[615] in WWW Security List Archive
HTTP "Referer" field considered harmful
daemon@ATHENA.MIT.EDU (Prentiss Riddle)
Mon Apr 24 16:19:08 1995
From: riddle@is.rice.edu (Prentiss Riddle)
To: www-security@rutgers.edu
Date: Mon, 24 Apr 1995 08:28:52 -0500 (CDT)
Errors-To: owner-www-security@ns2.rutgers.edu
FYI:
There is an interesting security problem in the HTTP protocol, which
comes to light in CERT security Advisory S-95-12:
http://www.cs.ruu.nl/cert-uu/satan-advisories/S-95-12.txt
CERT advisories are always teasingly vague on a few points, but my
interpretation of this one is as follows:
HTTP permits the client to tell the server what URL the user was
previously browsing, for the purpose of data collection about hypertext
references and user behavior in following them. This information is
passed in the HTTP "Referer" field (see
http://www.w3.org/hypertext/WWW/Protocols/HTTP/HTRQ_Headers.html#z14).

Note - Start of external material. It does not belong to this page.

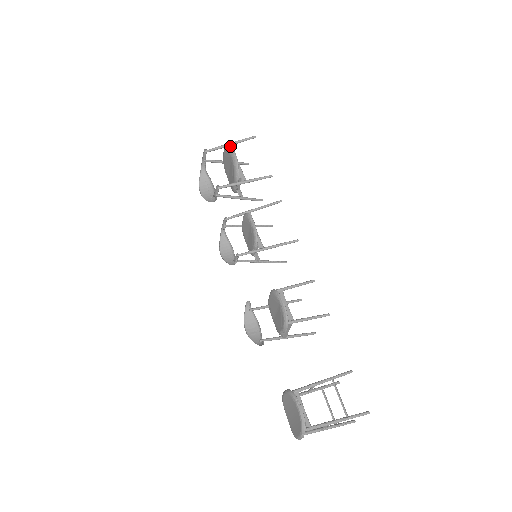
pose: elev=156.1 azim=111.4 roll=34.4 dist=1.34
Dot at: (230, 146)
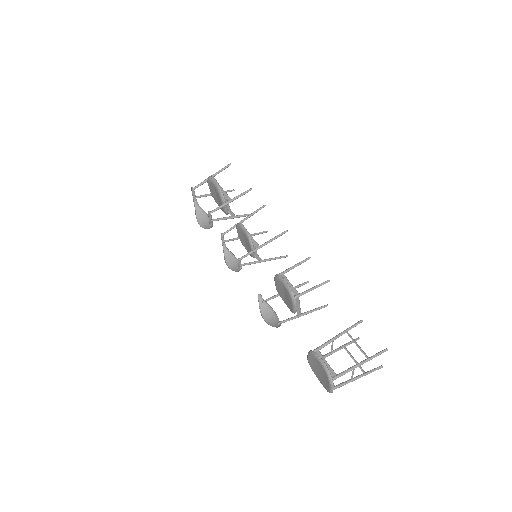
Dot at: (210, 177)
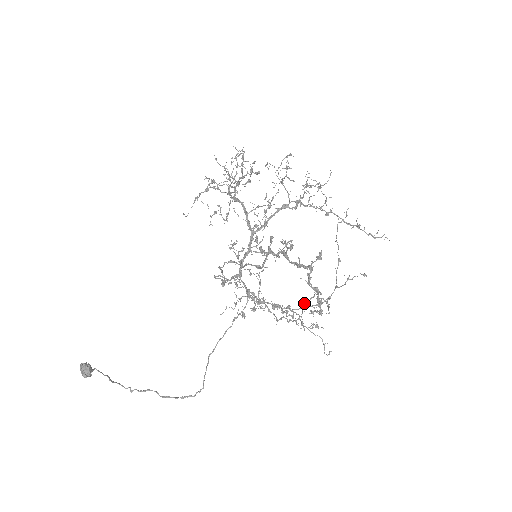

It can be accessed by CGI programs in the HTTP_REFERER variable, and
patches are available to allow NCSA httpd to log this information as
well (see http://www-iwi.unisg.ch/~dlincke/httpd-ext.html).
Unfortunately, some URLs contain secret information. The CERT advisory
concerns one example: SATAN, the Unix network security tool, can be
accessed by system administrators using HTTP and attempts to restrict
access by embedding a session password in its URLs. If a user jumps
elsewhere from within a SATAN session, the SATAN URL may be revealed to
the other HTTP server. (I suppose that this means that some browsers
do not implement the Referer feature in a strict sense of "this is the
URL that pointed to your server" but rather "this is the URL that the
user was looking at before jumping to your server". The CERT advisory
is unclear ont his point.)
SATAN 1.1.1, by the way, apparently "solves" this problem by warning
the user when it detects a browser that implement the Referer feature.
As a webmeister, I like the idea behind the Referer field and plan to
make more use of it to determine what sites are pointing at mine.
Perhaps the real problem lies in assuming that URLs will remain secret
and therefore assuming that they are an appropriate mechanism for
passing secrets or performing session authentication.
-- Prentiss Riddle ("aprendiz de todo, maestro de nada") riddle@rice.edu
-- Systems Programmer and RiceInfo Administrator, Rice University
-- 2002-A Guadalupe St. #285, Austin, TX 78705 / 512-323-0708
-- Opinions expressed are not necessarily those of my employer.